Many years passed, but events had conspired. With their children gone, both mothers soon moved from their cottages. Peter's to a room above the pub where she worked. Ann's mother's boss at the post office retired and she moved into the room above the shop. Getting a permanent address for both Ann and Peter took longer than expected. They were both busy with their new lives and duties. When they could eventually send forwarding addresses the letters were delivered to the old cottages, and lay on doormats for weeks until they were probably swept up together with the junk mail that always accumulates, and used to light a fire for new tenants.
Ann became a midwife. She spent her life bringing new life into the world or dealing with the sad cases where this was not to be. Peter eventually became an engineering inspector. His job was to travel the country visiting large projects to ensure that all was being done correctly, safely and in accordance with plans. He did eventually buy himself a small house near the company's main offices, but he soon realised that he used it so little that he rented it out.
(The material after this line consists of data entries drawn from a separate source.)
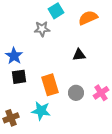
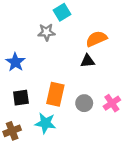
orange semicircle: (88, 18) -> (96, 39), moved
black square: (19, 77) -> (21, 98), moved
orange rectangle: (50, 85) -> (55, 94), turned 30

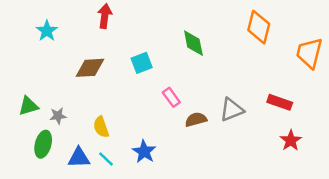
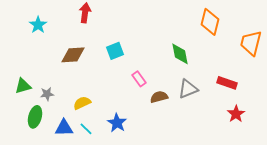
green diamond: (193, 43) -> (180, 54), moved
yellow semicircle: (101, 127) -> (82, 103), turned 84

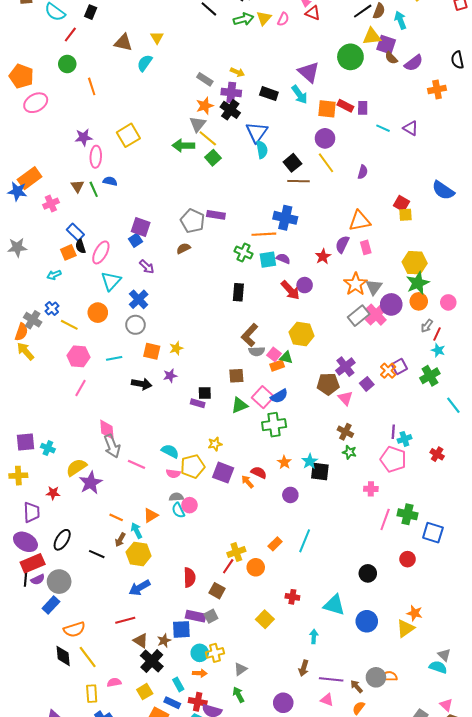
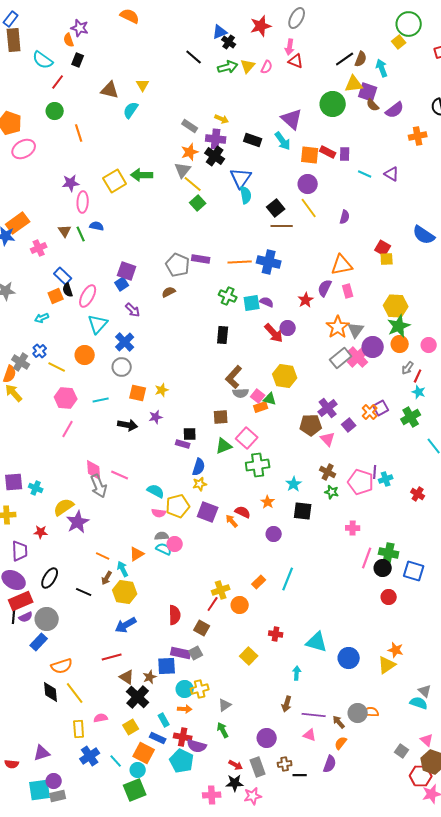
green arrow: (183, 145) -> (142, 175), moved
orange line: (264, 234) -> (240, 262), moved
blue semicircle: (279, 396) -> (199, 467), moved, turned -42
pink pentagon: (393, 459) -> (361, 482), moved
cyan star: (310, 461) -> (294, 484), moved
pink line: (137, 464) -> (120, 475), moved
cyan semicircle: (178, 510) -> (164, 549), turned 140
black circle: (368, 573) -> (383, 568), moved

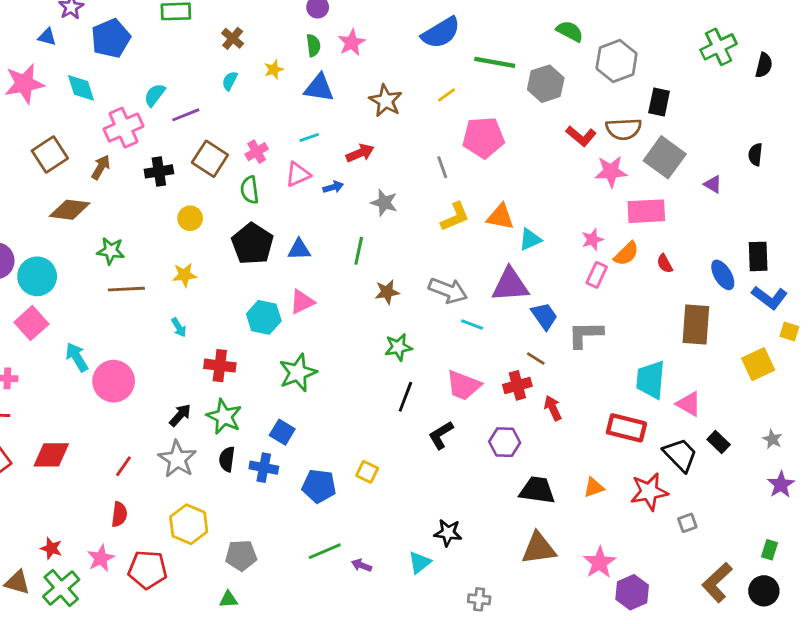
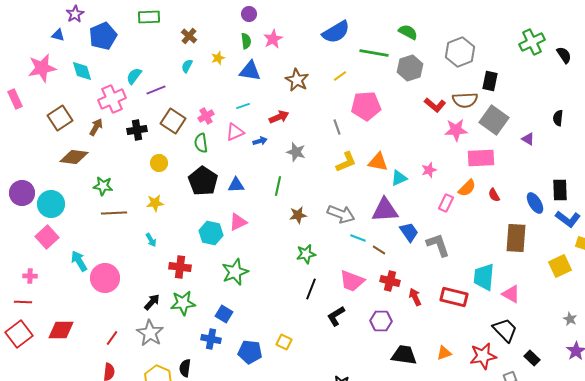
green semicircle: (570, 31) -> (408, 32), moved
black semicircle: (764, 65) -> (564, 55), turned -48
pink star: (592, 239) -> (429, 170), moved
gray L-shape: (585, 334) -> (438, 245), turned 72
brown line: (536, 358) -> (379, 250), moved
red cross: (517, 385) -> (390, 281), turned 30
green star: (224, 417) -> (183, 303), turned -30
red rectangle: (626, 428) -> (454, 297), moved
black rectangle: (719, 442) -> (532, 358), moved
black semicircle: (227, 459) -> (185, 368), moved

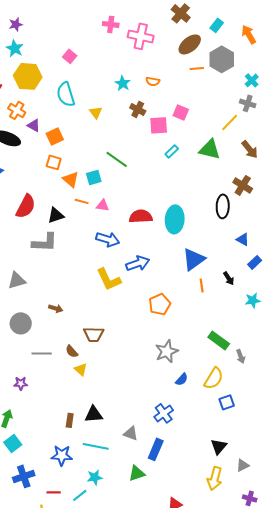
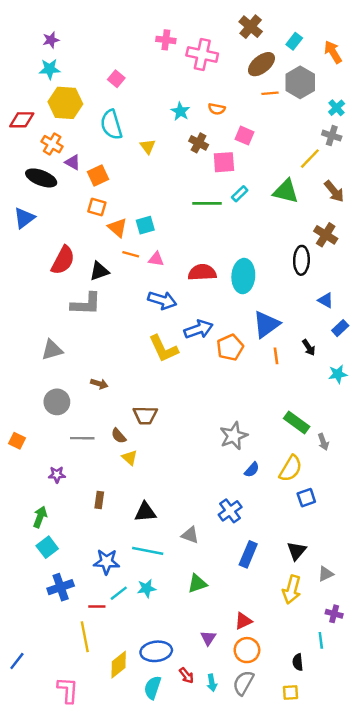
cyan star: (15, 48) -> (50, 69), turned -30
pink square: (181, 112) -> (245, 136), moved
green line: (117, 159) -> (207, 203), moved, turned -35
orange pentagon: (160, 304) -> (230, 347), moved
brown rectangle: (70, 420) -> (99, 500), moved
blue rectangle: (156, 449) -> (248, 554), moved
cyan line: (80, 495) -> (119, 593), moved

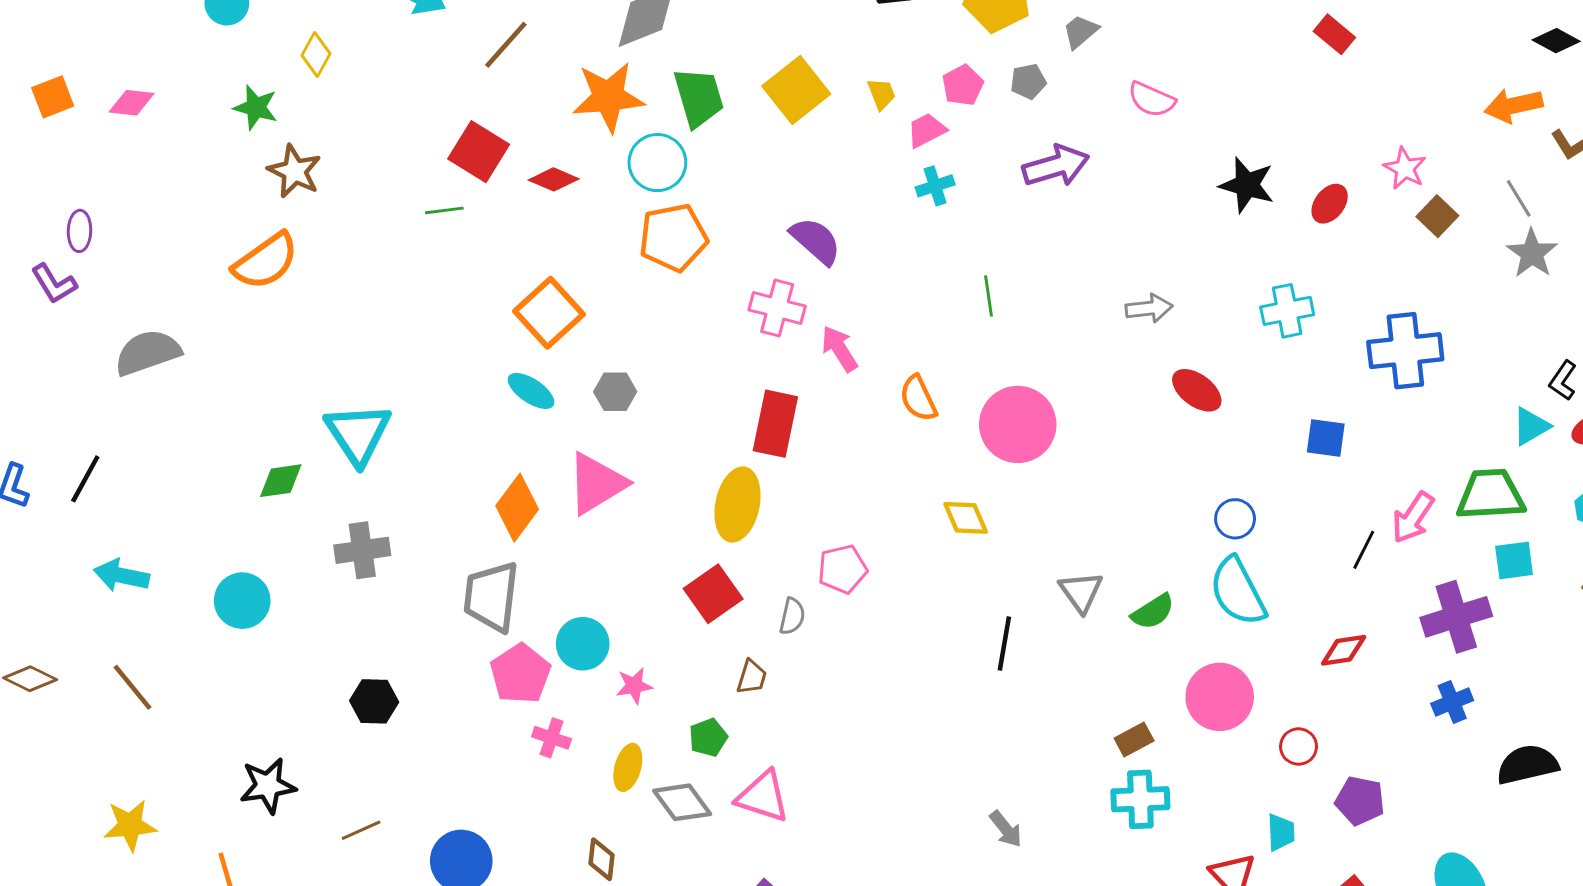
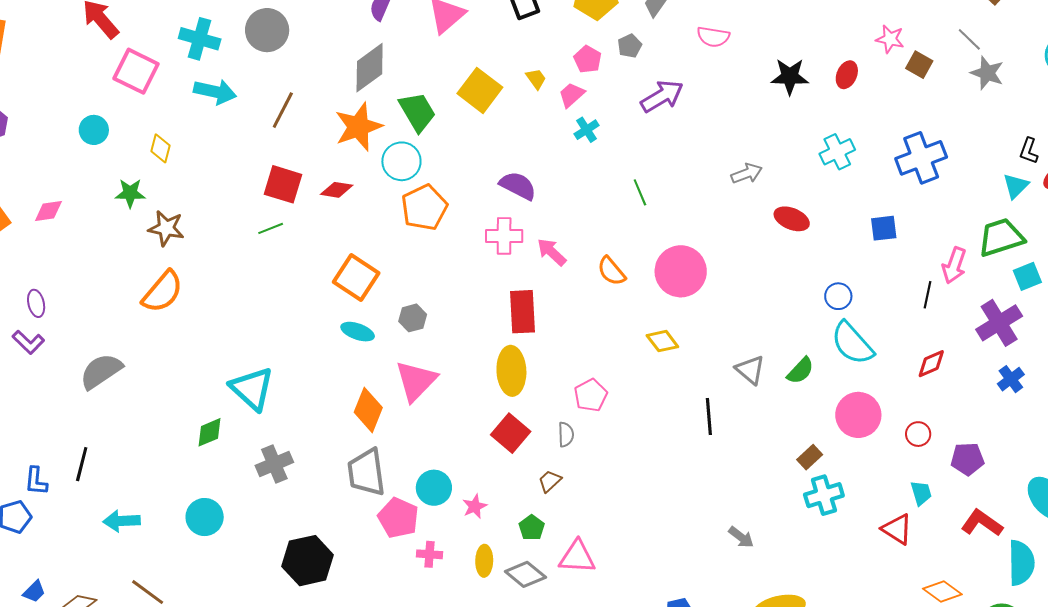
brown trapezoid: (752, 677) -> (550, 481), turned -135
black hexagon: (374, 701) -> (308, 561), size x1.6

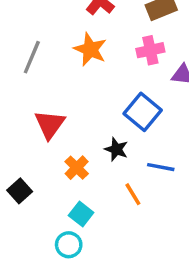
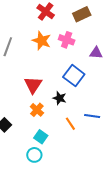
pink cross: (150, 50) -> (67, 40), moved, turned 35
red triangle: (50, 124) -> (33, 85), moved
blue line: (161, 167) -> (92, 116), moved

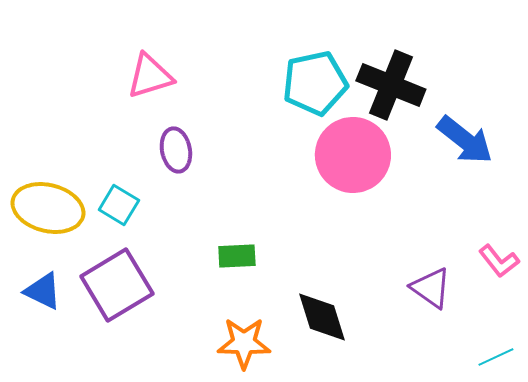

Neither of them could understand why the other had not made contact, but they both respected the other's choice. They both spent long lives with a hole where their partner would have been.
A life on the wards is no good for nursing staff's backs. Ann's back gave her trouble for much of her adult life, and then arthritis further hindered her. She had to stop active caring and took on clerical roles. Eventually heart problems, angina, made even this too much for her and she had to take early retirement. Hospitals had been her life, so she still volunteered to meet, greet and give directions to patients and visitors.
Peter fared not a lot better. He had to be out and about in all weathers. Dust and fumes harmed his chest, but it was sun that eventually did for him.
He had been having aches and pains, and was prone to headaches, but he was on site when a pressure vessel failed. A shard of steel struck his leg causing a nasty open fracture. He was taken by ambulance to the local hospital, and while waiting on a trolley to be taken to the operating theatre he was comforted by, you must have guessed it, yes, by Ann. It was more than forty years since they had mouthed "I love you" to each other, but each could see the youthful face behind the ageing, the wrinkles, the greying and the hair loss. (The names on Ann's lapel badge and on Peter's notes helped as well.) Before they could discover and communicate much more than recognition Peter was wheeled away to be anaesthetised.